La
capillarité en action ...
J'aime
les salons de coiffure pour hommes, les conversations y sont à nulle
autre pareilles, empreintes de la dignité qui sied à celui qui a
les cheveux mouillés. N'ayant ni un cheveu sur la langue ni un poil
dans la main celle qui frappe sur le clavier, je vais vous restituer
ces propos sans queue de cheval ni tête de linotte !
Des
personnages singuliers, hirsutes mais imberbes se crêpaient le
chignon à propos de leurs professions, qu'ils prétendaient être en
vogue, dans le monde étrange de l'absurde capillaire. Ils tenaient
des propos échevelés et embrouillés et je ne parvenais pas à
démêler cet écheveau confus. Il était question d'une nouvelle
vague qui défrise, d'une frange qui prend racine et d'une « perm' »

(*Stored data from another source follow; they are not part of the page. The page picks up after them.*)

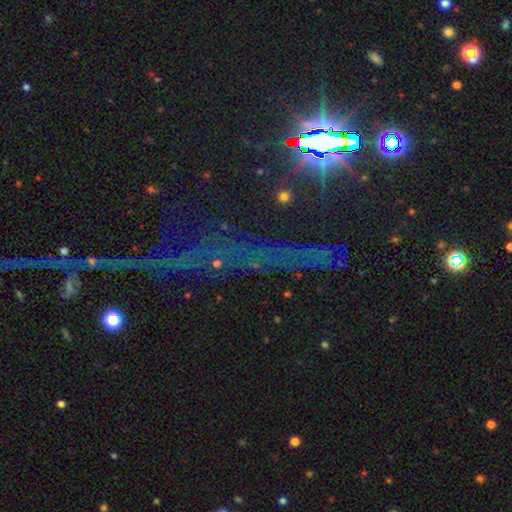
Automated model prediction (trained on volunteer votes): A star or artifact, not a galaxy (75%).

Vote fractions:
- Smooth or featured? star or artifact: 75% / featured or disk: 14% / smooth: 10%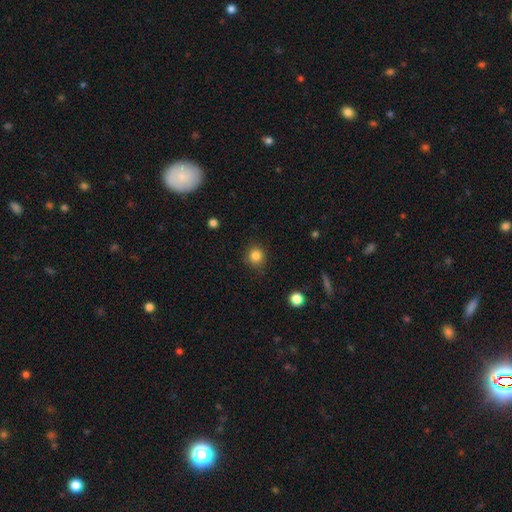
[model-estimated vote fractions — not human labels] smooth 84%, star or artifact 11%, featured or disk 5%. Down the decision tree: how rounded — round (88%); merging — none (85%).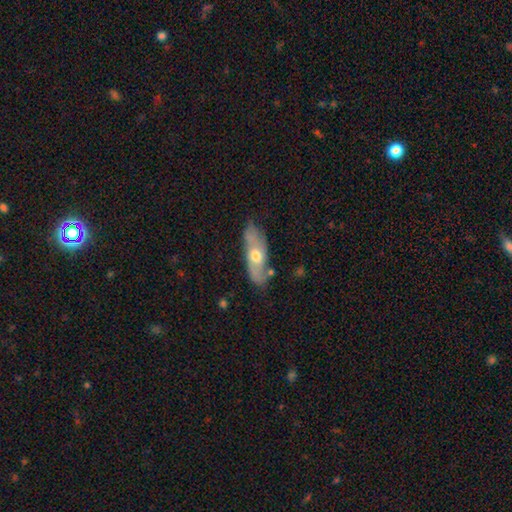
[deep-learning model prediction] featured or disk 58%, smooth 34%, star or artifact 8%. Down the decision tree: edge-on disk — no (63%); merging — none (81%).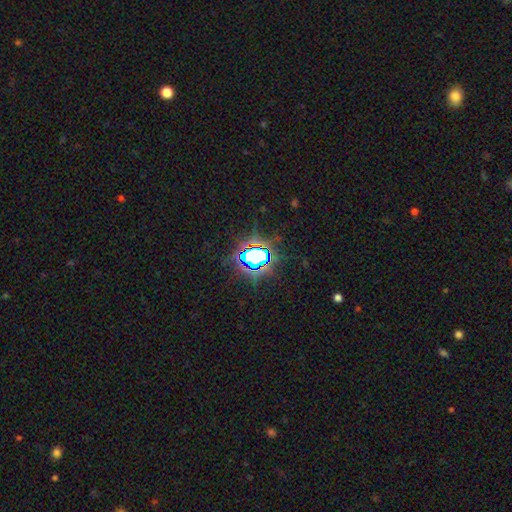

à Nantes en des temps lointains quand sévissait encore le service
militaire aux cheveux courts...
Enfin,
je retrouvai le fil et je pus relever la tête sous le sèche-cheveux
afin de retrouver mes esprits. Ces hommes, tout en discourant des
mérites respectifs de la femme éternelle : blonde gironde, brune
commune, rousse frimousse, blanche franche ou grise soumise,
décrivaient leurs activités professionnelles qui les rendaient si
experts dans la connaissance de ces fortes têtes.
Le
premier n'y allait pas par quatre chemins. Il affirmait haut et fort
qu'il était Tireur de cheveux. Profession plus aisée dans le civil
que dans l'armée où le cheveu se porte ras. Il n'hésite pas à
proposer ses sévisses aux écoles publiques où la discipline se
relâche singulièrement tandis que le cheveu rallonge au fil d'une
mode floue. Quelques tractions capillaires sur les têtes
récalcitrantes sont du plus bel effet et l'ordre se fait dans les
rangs.
Le
second se vantait de but en blanc d'être le meilleur arracheur de
cheveux du pays. Toujours sur les dents du peigne, il sillonnait le
pays à la recherche d'une mauvaise tête qui devait se débarrasser
de sa tignasse. Il arrachait surtout les pilosités des sportifs
abusant de produits interdits. Le cheveu est, en la circonstance, un
témoin à charge des plus redoutables, un objet flottant, facilement
identifiable dans la soupe chimique ou le pot belge.
Le
troisième voyait dans son ami une brute épaisse, un méchant, un
violent. Lui, une paire de ciseaux en main était coupeur de cheveux
, tout simplement. Il s'était fait la spécialité de les couper en
quatre, le détail n'est pas sans importance car c'est lui qui tenait
salon et qui allait s'occuper de ma toison. Jamais en repos, il se
creusait la tête pour chercher le complexe là où le simple avait
sa place ! Il se payait sur la tête du client.
Le
dernier me paraissait encore plus particulier, un rien bohème sous
un air redoutable. Il était équipé d'un fouet et d'une cravache,
avait dans ses poches une multitude de flacons. Il se disait dresseur
de cheveux. Il écumait les pistes du monde entier avec un numéro
terrifiant. Il était capable, disait-il de faire se dresser les
cheveux sur la tête d'un chauve et même, j'eus beaucoup de mal à
le croire, sur celle d'une blonde péroxydée !
J'abandonnai
ces personnages. J'avais mal aux cheveux et les perdis de vue.
Les
conversations capillaires sont des sujets bien délicats. D'habitude,
l'homme se contente d'explorer les truismes de la misogynie. Il
classe, juge, affuble la femme de qualificatifs désagréables sur la
seule foi d'une teinte ou d'un reflet. De la tignasse de la pétasse
à la crinière de la panthère, il s'en faut souvent d'un cheveu
pour défaire une réputation !
Quant
au joueur de rugby, il n'aime rien tant que de chercher des poux dans
la tête de son voisin, de son adversaire du jour ou de son ennemi
intime. C'est,à bien y regarder, au risque de vous défriser, une
conclusion qui arrive comme un cheveu sur la soupe …
Capillairement
vôtre.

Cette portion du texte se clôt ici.